Regulators will never know better than the market what prices should be charged for a product.
A few days ago, Bolivia’s public prosecutor ordered the arrest of a journalist (photo) accusing him of interfering with the judicial process in a case of child abuse. The specific reasons behind the arrest were never very clear but it seems that the prosecutor considered that the journalist’s research on the case, and his interviews with the people involved, were somehow interfering with the official investigation. As expected, the press and other media outlets initiated a strong protest campaign against the arrest and the public opinion was that the apprehension of the journalist was a flagrant abuse against free speech.
Aware of the political costs that this arrest could provoke only two weeks before regional elections, yesterday, the party in power, the MAS, acted quickly and “coordinated” with the prosecutor the release of the journalist. Today, the journalist was, indeed, released.
Apart from any consideration as to whether the arrest was appropriate or not, what is truly amazing in the story is the political power of the executive branch. In just two days, the government “coordinated” with the judicial system (i.e. ordered) the release of somebody previously arrested with the order of a judge. How is this possible? Does the judicial system not have rules and procedures that are independent of any “coordination” or order from the executive branch?

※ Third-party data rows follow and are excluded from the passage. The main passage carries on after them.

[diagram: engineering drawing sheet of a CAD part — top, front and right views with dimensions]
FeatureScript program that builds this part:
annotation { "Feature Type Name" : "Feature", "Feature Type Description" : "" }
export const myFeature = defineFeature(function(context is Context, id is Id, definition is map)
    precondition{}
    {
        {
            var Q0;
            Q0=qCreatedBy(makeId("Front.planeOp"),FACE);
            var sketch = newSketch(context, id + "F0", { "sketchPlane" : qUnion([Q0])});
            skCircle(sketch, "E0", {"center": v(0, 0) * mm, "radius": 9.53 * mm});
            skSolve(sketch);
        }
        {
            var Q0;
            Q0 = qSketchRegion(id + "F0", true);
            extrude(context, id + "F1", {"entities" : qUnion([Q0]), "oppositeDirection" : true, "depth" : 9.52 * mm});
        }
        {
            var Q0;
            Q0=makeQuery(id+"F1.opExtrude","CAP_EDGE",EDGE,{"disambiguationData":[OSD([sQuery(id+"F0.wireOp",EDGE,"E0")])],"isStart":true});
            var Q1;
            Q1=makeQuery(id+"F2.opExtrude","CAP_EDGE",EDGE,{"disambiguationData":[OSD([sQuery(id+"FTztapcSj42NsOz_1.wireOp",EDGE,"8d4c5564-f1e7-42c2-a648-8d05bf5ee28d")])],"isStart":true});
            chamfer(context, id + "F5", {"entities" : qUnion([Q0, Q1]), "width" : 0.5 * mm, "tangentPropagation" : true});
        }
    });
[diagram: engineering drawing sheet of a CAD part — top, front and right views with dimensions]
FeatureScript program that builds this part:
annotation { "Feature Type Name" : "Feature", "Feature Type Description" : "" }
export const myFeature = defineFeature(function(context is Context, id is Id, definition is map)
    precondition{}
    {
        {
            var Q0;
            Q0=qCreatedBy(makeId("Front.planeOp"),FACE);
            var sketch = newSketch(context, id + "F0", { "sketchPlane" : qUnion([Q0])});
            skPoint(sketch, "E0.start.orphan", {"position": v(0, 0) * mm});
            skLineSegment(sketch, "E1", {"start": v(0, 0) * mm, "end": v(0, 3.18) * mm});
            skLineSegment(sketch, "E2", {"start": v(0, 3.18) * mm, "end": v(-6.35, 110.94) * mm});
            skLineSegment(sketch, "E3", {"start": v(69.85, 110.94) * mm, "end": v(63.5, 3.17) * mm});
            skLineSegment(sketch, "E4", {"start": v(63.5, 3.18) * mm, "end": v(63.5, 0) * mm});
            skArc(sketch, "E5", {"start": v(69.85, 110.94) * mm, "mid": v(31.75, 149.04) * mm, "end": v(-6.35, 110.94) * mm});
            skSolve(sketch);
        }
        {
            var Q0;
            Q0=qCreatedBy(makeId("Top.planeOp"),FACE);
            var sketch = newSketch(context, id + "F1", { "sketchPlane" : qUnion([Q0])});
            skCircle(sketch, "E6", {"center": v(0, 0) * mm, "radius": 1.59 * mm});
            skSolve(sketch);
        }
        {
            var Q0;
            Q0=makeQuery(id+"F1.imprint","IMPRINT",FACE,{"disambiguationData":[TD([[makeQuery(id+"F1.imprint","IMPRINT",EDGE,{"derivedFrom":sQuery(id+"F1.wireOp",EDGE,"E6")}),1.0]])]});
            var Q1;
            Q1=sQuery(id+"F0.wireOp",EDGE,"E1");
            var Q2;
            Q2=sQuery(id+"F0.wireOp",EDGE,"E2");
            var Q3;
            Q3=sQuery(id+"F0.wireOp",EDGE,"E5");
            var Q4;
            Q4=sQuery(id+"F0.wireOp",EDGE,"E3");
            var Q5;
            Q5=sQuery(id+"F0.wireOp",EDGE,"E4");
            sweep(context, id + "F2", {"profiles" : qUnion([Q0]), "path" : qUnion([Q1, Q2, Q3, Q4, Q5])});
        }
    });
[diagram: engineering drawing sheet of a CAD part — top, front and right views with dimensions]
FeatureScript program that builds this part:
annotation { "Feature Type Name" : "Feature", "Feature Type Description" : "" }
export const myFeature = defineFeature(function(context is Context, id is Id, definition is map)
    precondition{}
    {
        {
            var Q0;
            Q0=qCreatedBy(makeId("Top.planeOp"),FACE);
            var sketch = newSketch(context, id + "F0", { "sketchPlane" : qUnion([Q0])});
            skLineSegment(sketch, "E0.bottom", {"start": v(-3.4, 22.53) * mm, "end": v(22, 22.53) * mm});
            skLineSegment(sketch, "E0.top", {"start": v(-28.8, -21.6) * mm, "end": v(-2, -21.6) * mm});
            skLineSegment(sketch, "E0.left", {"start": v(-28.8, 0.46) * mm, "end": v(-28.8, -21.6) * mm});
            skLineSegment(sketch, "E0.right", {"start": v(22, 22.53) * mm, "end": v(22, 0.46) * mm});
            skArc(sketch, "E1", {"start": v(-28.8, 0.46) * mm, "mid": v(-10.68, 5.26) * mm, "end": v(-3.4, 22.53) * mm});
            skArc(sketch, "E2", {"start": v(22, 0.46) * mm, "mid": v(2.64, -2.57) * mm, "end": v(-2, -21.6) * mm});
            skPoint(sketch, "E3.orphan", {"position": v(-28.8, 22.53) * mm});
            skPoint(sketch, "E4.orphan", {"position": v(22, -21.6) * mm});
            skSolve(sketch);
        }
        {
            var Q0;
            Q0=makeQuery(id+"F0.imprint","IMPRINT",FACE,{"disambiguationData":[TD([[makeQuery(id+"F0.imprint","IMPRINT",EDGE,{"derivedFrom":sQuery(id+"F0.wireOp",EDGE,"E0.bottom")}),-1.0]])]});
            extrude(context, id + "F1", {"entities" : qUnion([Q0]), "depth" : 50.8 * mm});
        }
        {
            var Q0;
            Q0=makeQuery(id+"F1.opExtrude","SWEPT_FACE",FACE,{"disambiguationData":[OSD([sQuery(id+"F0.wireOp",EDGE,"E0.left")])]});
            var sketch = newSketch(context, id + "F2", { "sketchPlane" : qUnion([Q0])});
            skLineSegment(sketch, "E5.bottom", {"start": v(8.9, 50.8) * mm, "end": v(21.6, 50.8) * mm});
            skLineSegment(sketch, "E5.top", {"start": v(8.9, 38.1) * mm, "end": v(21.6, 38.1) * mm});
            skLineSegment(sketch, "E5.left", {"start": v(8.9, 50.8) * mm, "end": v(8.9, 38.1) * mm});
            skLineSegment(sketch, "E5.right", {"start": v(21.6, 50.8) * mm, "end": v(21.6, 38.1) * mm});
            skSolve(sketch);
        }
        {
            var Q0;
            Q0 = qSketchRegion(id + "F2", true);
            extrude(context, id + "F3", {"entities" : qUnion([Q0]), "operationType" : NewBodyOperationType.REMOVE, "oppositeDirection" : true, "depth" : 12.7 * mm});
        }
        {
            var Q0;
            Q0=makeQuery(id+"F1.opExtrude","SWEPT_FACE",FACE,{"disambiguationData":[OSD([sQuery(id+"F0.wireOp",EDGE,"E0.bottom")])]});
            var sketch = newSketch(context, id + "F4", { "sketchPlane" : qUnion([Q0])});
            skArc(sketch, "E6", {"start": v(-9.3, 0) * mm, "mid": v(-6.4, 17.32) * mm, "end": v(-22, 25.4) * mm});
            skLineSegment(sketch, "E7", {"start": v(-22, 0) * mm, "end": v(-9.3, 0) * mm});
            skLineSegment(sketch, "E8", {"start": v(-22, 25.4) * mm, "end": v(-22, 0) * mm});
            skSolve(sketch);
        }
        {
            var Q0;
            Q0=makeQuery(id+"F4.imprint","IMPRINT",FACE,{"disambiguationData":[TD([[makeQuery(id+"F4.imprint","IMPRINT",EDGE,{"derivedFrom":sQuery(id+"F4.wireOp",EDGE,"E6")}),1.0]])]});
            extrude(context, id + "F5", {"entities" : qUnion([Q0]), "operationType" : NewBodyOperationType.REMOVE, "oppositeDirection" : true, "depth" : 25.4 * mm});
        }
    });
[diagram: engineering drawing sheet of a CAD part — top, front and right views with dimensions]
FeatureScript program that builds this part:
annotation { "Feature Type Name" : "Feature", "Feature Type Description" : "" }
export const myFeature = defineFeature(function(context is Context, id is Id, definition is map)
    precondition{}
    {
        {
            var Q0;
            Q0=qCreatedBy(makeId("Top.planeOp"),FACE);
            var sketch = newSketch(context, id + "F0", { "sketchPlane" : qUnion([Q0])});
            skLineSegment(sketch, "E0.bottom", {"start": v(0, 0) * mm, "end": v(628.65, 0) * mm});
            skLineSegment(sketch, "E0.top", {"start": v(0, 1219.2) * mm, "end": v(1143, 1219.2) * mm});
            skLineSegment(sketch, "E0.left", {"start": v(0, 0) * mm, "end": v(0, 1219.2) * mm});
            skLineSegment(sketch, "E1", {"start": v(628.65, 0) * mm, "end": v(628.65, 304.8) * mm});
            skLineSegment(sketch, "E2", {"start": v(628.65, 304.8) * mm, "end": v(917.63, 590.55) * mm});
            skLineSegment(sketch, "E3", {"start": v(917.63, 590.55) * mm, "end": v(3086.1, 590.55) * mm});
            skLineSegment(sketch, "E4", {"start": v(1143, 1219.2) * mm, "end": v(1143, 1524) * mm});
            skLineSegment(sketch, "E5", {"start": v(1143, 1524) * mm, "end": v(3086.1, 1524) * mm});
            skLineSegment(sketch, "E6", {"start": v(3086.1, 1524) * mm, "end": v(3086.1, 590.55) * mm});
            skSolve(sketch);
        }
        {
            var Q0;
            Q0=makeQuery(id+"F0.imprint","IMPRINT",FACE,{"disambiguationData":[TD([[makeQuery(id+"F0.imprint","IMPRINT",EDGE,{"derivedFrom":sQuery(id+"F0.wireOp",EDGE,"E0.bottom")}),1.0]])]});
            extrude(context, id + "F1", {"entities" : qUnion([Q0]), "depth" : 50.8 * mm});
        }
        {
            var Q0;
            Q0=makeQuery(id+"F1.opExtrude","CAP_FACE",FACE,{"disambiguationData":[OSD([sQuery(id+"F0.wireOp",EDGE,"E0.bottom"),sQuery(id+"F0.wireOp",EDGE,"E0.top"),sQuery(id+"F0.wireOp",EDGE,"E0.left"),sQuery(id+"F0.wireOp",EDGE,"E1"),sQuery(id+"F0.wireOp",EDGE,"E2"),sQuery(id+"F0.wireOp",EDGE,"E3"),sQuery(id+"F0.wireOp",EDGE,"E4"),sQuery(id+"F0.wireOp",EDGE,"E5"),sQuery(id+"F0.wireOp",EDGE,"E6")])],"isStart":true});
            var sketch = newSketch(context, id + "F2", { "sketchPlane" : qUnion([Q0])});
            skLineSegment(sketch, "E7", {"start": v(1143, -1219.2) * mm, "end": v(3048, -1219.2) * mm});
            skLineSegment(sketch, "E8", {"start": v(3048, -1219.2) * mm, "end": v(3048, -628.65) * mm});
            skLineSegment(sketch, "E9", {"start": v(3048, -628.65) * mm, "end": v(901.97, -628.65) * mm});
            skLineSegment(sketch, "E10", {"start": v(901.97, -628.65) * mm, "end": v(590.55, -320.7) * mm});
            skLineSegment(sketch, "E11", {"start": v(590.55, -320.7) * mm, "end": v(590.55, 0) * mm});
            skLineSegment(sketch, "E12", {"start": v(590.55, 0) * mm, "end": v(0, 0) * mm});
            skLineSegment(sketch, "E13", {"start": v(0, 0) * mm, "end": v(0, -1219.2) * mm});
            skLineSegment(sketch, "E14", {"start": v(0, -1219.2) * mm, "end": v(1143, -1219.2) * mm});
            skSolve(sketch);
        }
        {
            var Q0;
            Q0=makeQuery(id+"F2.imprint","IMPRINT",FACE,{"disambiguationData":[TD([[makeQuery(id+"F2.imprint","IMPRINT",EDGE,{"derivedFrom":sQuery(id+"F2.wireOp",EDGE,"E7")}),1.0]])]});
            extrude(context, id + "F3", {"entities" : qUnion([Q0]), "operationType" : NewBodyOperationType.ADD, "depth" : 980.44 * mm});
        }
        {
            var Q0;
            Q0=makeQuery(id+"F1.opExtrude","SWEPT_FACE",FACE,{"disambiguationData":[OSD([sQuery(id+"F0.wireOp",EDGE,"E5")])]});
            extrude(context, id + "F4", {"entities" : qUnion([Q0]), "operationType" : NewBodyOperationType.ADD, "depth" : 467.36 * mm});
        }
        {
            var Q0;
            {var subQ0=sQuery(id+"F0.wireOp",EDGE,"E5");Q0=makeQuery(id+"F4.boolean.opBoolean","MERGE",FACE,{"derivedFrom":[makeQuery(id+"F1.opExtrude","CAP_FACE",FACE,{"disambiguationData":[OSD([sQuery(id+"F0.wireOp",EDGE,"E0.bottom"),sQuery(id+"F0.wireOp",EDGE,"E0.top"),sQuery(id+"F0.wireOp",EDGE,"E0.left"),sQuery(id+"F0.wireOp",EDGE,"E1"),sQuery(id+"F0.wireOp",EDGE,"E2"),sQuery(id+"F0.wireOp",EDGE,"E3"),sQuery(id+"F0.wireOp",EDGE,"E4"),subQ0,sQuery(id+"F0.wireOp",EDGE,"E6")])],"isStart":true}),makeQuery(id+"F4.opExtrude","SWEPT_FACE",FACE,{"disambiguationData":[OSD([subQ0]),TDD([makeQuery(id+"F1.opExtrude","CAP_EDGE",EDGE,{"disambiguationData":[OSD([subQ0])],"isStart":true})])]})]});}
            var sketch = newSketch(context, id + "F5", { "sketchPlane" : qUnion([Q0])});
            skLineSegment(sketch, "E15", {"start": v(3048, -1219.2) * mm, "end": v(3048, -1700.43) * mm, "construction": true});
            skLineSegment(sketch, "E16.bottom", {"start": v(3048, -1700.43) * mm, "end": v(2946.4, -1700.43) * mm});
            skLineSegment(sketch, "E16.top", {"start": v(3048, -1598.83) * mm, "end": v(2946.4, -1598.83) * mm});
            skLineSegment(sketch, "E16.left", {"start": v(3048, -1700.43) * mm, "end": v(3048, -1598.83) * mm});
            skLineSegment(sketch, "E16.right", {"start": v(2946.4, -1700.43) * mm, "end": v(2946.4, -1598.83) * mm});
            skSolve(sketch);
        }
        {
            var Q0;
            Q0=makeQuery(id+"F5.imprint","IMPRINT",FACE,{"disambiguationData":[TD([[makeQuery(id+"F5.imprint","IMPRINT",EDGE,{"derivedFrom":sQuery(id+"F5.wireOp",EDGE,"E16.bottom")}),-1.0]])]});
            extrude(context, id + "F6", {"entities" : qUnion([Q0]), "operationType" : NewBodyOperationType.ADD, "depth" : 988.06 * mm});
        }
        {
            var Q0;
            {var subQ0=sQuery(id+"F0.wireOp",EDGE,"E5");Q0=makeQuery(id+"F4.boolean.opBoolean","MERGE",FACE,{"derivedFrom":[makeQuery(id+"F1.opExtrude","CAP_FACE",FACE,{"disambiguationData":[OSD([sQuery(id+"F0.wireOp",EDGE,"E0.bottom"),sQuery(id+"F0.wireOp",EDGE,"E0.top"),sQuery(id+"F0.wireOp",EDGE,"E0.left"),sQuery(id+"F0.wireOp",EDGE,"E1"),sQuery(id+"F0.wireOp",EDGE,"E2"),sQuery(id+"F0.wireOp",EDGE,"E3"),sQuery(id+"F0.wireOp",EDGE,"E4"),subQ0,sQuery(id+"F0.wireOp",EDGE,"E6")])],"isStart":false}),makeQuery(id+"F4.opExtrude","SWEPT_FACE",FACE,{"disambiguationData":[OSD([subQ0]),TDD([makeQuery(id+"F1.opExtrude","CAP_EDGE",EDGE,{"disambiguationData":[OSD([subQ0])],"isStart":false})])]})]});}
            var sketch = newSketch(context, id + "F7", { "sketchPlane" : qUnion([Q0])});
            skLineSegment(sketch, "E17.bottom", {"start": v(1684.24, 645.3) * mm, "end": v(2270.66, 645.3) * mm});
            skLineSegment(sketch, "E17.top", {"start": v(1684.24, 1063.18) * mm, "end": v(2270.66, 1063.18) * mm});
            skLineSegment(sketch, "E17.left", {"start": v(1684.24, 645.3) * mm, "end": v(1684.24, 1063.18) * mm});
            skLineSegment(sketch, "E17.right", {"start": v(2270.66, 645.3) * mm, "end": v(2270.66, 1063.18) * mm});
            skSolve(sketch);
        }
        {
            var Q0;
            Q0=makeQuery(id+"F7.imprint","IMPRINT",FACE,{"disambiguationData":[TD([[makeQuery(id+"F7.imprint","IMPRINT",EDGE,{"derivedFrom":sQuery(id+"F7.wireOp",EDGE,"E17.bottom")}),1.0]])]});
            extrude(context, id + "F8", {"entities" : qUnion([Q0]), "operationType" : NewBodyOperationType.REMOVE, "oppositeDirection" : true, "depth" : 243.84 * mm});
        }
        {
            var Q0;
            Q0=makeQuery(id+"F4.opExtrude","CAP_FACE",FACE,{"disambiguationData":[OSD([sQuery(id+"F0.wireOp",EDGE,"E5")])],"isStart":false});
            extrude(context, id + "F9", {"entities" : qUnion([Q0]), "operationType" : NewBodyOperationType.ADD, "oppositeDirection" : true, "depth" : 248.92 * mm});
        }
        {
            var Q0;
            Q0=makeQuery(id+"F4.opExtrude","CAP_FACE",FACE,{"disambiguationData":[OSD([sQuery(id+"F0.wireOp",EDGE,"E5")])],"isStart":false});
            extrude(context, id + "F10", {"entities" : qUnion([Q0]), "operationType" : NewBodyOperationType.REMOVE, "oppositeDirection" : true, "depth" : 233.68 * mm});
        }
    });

Where is the separation of branch powers? Is this the way justice works in Bolivia? If the government doesn’t like an arrest, can they just pick put the phone and “coordinate” the immediate release with the judges and prosecutors? This is truly pervasive and yet another example of the continuous abuse that characterizes the dictatorship that runs Bolivia.
President Evo Morales and his party, MAS, have been elected three times with important margins over opposing parties. While these results give the current administration formal political legitimacy, it is clear for anybody watching the political situation in Bolivia that the power that MAS has accumulated over time has led to a consistent abuse and violation of basic human and civil rights. Evo Morales and the MAS have violated basic democratic rules all over the place. The third term is fraudulent (they changed the Constitution to allow for it), the political power has co-opted the judicial system entirely and the public administration is corroded with incredible levels of corruption all covered by the political apparatus. And here are two more fresh examples of cynical political abuse.
First, the Vice-President publicly admits that he ordered (with public funds, of course) the publication of grave accusations against the governor of Santa Cruz (opposition) even though he has not been found guilty of any wrongdoing. The governor has been accused in several cases but has never been proved guilty. Why not let the judicial process take its course without political interference? Why is the Vice-President publishing accusations?
Second, Evo Morales, publicly said that he will not work with any mayor or governor elected that belongs to a different political party. Can you believe the abuse? Is he just the president of MAS sympathizers? What about the rest of the Bolivian citizens that could democratically elect somebody from a different political view? Disgraceful.